To-do item:
Copy out only those lines running from the line with "Erdoğan: Dijital dolandırıcılık" to the end of the listing, keeping each one exactly as it is.

Data supplied:
··········
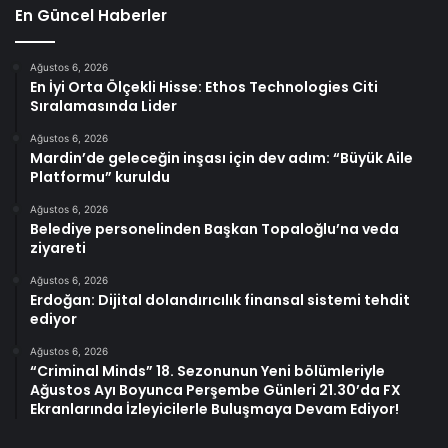
En Güncel Haberler
Ağustos 6, 2026
En İyi Orta Ölçekli Hisse: Ethos Technologies Citi
Sıralamasında Lider
Ağustos 6, 2026
Mardin’de geleceğin inşası için dev adım: “Büyük Aile
Platformu” kuruldu
Ağustos 6, 2026
Belediye personelinden Başkan Topaloğlu’na veda
ziyareti
Ağustos 6, 2026
Erdoğan: Dijital dolandırıcılık finansal sistemi tehdit
ediyor
Ağustos 6, 2026
“Criminal Minds” 18. Sezonunun Yeni bölümleriyle
Ağustos Ayı Boyunca Perşembe Günleri 21.30’da FX
Ekranlarında İzleyicilerle Buluşmaya Devam Ediyor!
··········
Solution to the problem:
Erdoğan: Dijital dolandırıcılık finansal sistemi tehdit
ediyor
Ağustos 6, 2026
“Criminal Minds” 18. Sezonunun Yeni bölümleriyle
Ağustos Ayı Boyunca Perşembe Günleri 21.30’da FX
Ekranlarında İzleyicilerle Buluşmaya Devam Ediyor!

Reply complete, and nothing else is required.